Given passage>
>>>

Orient Mid-east Lines, Inc., Appellant, v. Cooperative for American Relief Everywhere, Inc., et al., Appellees.orient Mid-east Lines, Inc., Appellant, v. Seventh Day Adventist Welfare Service, Inc., et al., Appellees.orient Mid-east Lines, Inc., Appellant, v. Church World Service, Inc., et al., Appellees.orient Mid-east Lines, Inc., Appellant, v. Lutheran World Relief, Inc., et al., Appellees, 410 F.2d 1006 (D.C. Cir. 1969)Annotate this Case
Decided February 6, 1969
Mr. Wharton Poor, New York City, of the bar of the Court of Appeals of New York, pro hac vice, by special leave of court, with whom Mr. Stanley O. Sher, Washington, D. C., was on the brief, for appellants.
Mr. Allen Van Emmerik, Atty., Department of Justice, with whom Asst. Atty. Gen., Edwin L. Weisl, Jr., Messrs. David G. Bress, U. S. Atty., and Alan S. Rosenthal, Atty., Department of Justice, were on the brief, for appellee, United States.
Mr. William D. Donnelly, Washington, D. C., entered an appearance for appellee, Seventh Day Adventist Welfare Service, Inc., in No. 21,834.
Mr. Alexander B. Hawes, Washington, D. C., entered an appearance for appellees, Cooperative for American Relief Everywhere, Inc., in No. 21,833, Church World Service, Inc., in No. 21,835 and Lutheran World Relief, Inc., in No. 21,836.

<<<

(Stored data)
>>>

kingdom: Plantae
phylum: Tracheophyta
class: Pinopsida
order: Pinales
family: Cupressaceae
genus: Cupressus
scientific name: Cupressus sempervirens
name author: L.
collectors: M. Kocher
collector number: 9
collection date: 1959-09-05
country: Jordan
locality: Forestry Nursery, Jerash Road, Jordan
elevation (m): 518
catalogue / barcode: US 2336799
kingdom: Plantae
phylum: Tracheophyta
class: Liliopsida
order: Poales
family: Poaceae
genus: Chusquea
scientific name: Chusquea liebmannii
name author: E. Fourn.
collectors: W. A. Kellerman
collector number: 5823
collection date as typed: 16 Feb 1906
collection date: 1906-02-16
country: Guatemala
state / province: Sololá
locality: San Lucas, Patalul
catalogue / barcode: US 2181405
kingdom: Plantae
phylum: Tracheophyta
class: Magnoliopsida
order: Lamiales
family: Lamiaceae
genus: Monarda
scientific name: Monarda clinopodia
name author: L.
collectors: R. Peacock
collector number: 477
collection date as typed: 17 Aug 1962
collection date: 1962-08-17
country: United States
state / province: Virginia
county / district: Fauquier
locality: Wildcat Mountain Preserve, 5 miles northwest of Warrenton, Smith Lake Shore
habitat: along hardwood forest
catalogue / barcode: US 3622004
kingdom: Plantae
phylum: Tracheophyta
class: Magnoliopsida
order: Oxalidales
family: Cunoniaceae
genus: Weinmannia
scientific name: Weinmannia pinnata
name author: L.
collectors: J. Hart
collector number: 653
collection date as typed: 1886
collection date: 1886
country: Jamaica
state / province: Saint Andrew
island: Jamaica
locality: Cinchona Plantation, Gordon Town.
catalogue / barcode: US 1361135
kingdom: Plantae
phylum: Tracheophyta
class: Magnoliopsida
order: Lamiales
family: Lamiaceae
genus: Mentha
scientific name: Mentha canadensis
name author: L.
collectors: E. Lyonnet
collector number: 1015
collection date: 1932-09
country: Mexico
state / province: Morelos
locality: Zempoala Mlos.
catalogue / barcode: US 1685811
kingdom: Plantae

<<<

What to produce> Using the case header, explain on what basis Wharton Poor, who belonged to the bar of the Court of Appeals of New York, took part in this case.

Answer for the task> Wharton Poor appeared pro hac vice, by special leave of court. Stanley O. Sher of Washington, D.C., was with him on the brief.